The album also has more rhythmic zip than expected, providing a not unwelcome change of pace after the somber industrial drones of "Irrlicht" and "Cyborg". There's a surprising array of (again, acoustic) percussion, likewise all played by Schulze, who keep in mind began his musical career as a drummer, first for the embryonic TANGERINE DREAM, and later in ASH RA TEMPLE.

It's true there isn't much variation or development over the length of each track, and Schulze was certainly fond of longer tracks, wasn't he? And all the various shakers and tablas are played with enough metronomic precision to be easily mistaken for programmed electronics. But the album is, after all, titled "Blackdance", not "Black Contemplation", and the sometimes relentless grooves (20+ minutes long in "Voices of Syn") actually anticipate by more than two decades the hypnotic techno-trances of the next millennium.

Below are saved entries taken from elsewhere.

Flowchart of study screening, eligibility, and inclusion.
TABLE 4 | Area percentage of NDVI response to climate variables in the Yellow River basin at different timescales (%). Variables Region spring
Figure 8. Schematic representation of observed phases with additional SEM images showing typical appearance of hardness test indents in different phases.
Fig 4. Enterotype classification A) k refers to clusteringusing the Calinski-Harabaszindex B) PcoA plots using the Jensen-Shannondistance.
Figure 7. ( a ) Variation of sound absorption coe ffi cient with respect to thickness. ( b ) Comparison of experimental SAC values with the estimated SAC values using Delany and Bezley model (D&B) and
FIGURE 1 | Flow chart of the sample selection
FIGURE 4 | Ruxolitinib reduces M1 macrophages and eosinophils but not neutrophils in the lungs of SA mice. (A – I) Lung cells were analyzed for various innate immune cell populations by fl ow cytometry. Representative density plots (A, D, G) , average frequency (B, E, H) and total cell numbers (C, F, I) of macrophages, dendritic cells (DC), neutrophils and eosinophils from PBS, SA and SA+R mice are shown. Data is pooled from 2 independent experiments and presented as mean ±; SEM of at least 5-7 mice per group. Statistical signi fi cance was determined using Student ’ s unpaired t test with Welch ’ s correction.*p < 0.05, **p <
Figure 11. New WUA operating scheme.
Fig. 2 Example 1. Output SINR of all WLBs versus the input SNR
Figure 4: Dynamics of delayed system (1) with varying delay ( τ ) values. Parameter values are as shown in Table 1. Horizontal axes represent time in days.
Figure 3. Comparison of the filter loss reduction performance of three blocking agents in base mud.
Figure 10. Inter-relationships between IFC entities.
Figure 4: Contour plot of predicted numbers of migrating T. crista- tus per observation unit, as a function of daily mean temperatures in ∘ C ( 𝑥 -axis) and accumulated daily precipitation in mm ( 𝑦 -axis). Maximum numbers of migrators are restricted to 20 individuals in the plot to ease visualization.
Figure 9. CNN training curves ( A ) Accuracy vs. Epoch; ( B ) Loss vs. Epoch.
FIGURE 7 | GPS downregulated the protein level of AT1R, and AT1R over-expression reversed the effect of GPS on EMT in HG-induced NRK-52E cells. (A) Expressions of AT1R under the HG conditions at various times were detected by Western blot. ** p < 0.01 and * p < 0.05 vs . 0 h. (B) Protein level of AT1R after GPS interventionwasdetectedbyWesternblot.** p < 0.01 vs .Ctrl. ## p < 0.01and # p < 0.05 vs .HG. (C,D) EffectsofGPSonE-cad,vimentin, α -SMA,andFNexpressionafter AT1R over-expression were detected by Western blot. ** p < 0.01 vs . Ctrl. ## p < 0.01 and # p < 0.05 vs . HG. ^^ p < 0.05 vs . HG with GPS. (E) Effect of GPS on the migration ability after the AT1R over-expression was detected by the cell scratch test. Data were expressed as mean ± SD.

By itself, the 1974 album probably deserves no more than three solid stars. Certainly there's far richer music in Schulze's back catalogue. But the 2007 Revisited Records CD reissue supplements the original disc with top-notch packaging (photos, essays), and a pair of bonus tracks which easily push the extended album into four-star territory.

The two extra tracks were recorded in (possibly) 1976, and belatedly given the somewhat dismissive titles "Foreplay" and (I kid you not) "Synthies Have (No) Balls?" Both actually work in tandem, beginning with what sounds like the ominous whine of an air raid siren. It's an appropriate introduction to the 25+ minute blitzkrieg that eventually follows: a frontal assault of mechanized Krautrock mayhem, not unlike a sneak attack by a panzer tank at full throttle, with Schulze furiously working his drum kit.

The composer himself recalls nothing about the music, probably recorded on the spur of a now long-forgotten moment and never meant for commercial release. But together they add a satisfying coda to the otherworldly raga of the preceding tracks, ending an album too long disregarded (even by its author) with an unexpected and very loud bang.